La situation des populations retournées dans plusieurs territoires du Nord-Kivu est critique. C’est le constat majeur d’un rapport présenté le jeudi dernier à Goma, lors d’un atelier réunissant acteurs humanitaires et presse. Soutenue par le Programme des Nations Unies pour le Développement (PNUD), l’étude menée par l’ONG Action d’Aide pour la Protection de la Femme et de l’Enfant (AIDPROFEN) met en lumière les défis immenses qui entravent une réintégration durable.
L’enquête a été conduite récemment dans 24 villages des territoires de Masisi, Nyiragongo, Rutshuru et Beni. Son objectif était d’analyser les conditions de vie des personnes déplacées contraintes de retourner dans leurs localités d’origine, notamment suite à la décision de la coalition politico-militaire Alliance Fleuve Congo (AFC-M23) de démanteler les camps de déplacés dans les zones sous son contrôle.
La méthodologie s’est appuyée sur un échantillon de 875 ménages (53 % de femmes et 47 % d’hommes), complétée par 12 groupes de discussion et 120 entretiens semi-dirigés.
Des conclusions alarmantes sur le terrain
Le rapport publié par AIDPROFEN dresse un tableau sombre, révélant une forte précarité dans tous les secteurs essentiels.

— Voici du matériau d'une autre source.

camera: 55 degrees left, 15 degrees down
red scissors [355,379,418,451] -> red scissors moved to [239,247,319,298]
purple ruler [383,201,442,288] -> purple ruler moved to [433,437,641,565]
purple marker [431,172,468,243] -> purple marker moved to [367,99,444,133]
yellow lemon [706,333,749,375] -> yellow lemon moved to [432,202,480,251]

– Santé : 94 % des ménages ont rapporté des cas de maladies nécessitant une consultation. Cependant, 37 % d’entre eux n’ont pas pu accéder aux soins. Les structures sanitaires sont débordées : 81 % des centres médicaux manquent de médicaments essentiels et 77 % de leurs lits sont occupés.

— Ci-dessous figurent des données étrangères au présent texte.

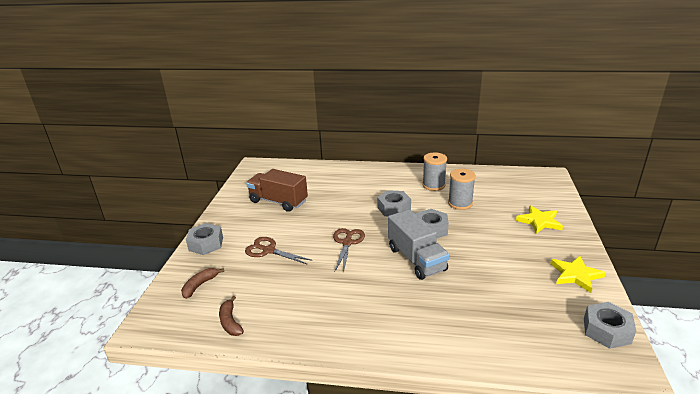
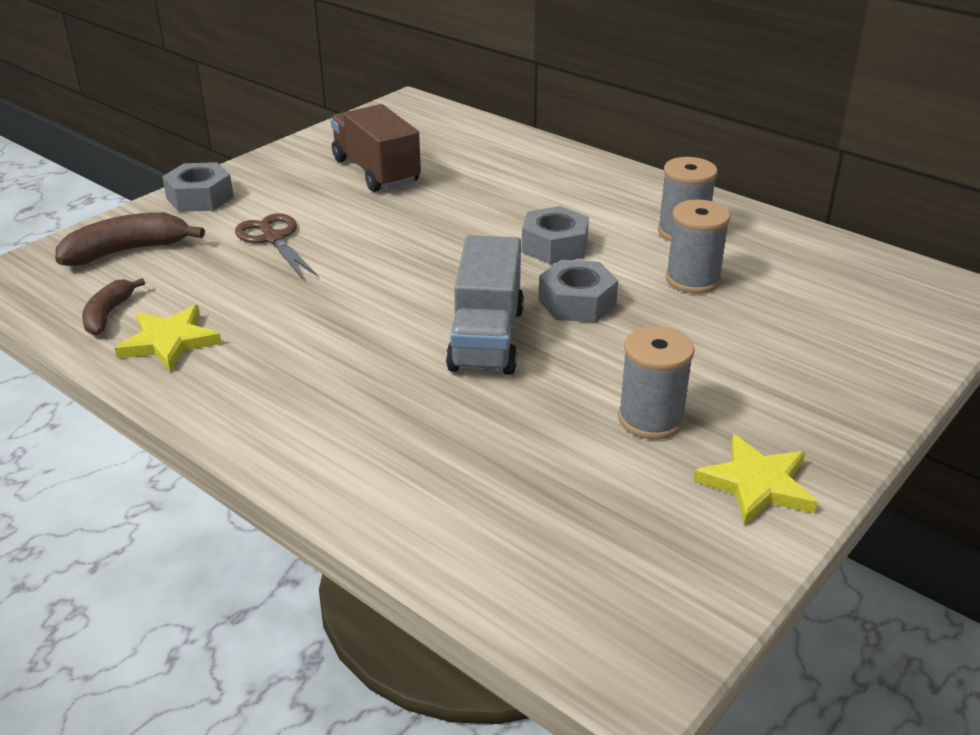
camera: 30 degrees right, 5 degrees up
brown banana [181,268,224,299] -> brown banana [55,212,205,266], size x1.60
brown scissors [333,228,365,273] -> none
yellow star [516,205,563,234] -> yellow star moved to [114,305,222,372]
grey nut [584,302,636,349] -> none
none -> grey spool [618,326,695,440]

– Accès à l’eau : 19 % des ménages n’ont pas accès à une source d’eau potable, une proportion qui atteint un niveau critique de 70 % à Nyiragongo. Sur 2 525 points d’eau recensés, seuls 29 sont aménagés. Cette pénurie expose les populations à des risques majeurs : 17 % des ménages de Nyiragongo signalent des risques de violences sexuelles lors de la collecte de l’eau.
Education en péril
Le secteur éducatif est saturé, avec une moyenne de 65 élèves par salle de classe, bien au-delà du standard national de 50. 32 % des enfants retournés ne sont pas scolarisés. Parmi ceux qui vont à l’école, 88 % déclarent manquer de fournitures scolaires.
L’accès à la terre, au logement et aux marchés entravé.
– Logement : 41 % des retournés rencontrent des problèmes de logement. Plus en détail, 77 % des ménages ont retrouvé leurs maisons complètement détruites ou partiellement endommagées, et 5 % les ont trouvées occupées.
Propriété : La situation est aggravée par l’absence de titres de propriété pour 41 % des ménages. Parmi eux, 73 % déclarent les avoir perdus durant leur fuite.
Moyens de subsistance : 63 % des retournés rencontrent des obstacles pour accéder à leurs champs, principalement à cause de l’insécurité (68 %) et des conflits fonciers (15 %). De plus, 77 % des ménages affirment que des barrières spécifiques limitent leur accès aux marchés.
Planifier l’aide d’urgence
Pour Pascal, chargé de projet chez AIDPROFEN, « il y a eu un retour massif des déplacés, et il était impératif de savoir si ce retour était durable. La durabilité touche à l’éducation, la santé, les infrastructures, et tous ces aspects nécessitent une attention urgente. »
Les participants à l’atelier ont salué cette étude, la qualifiant d’outil essentiel. Ils ont affirmé que cette vision d’ensemble leur permettra de mieux planifier et cibler leurs futures interventions pour répondre aux besoins criants de ces populations.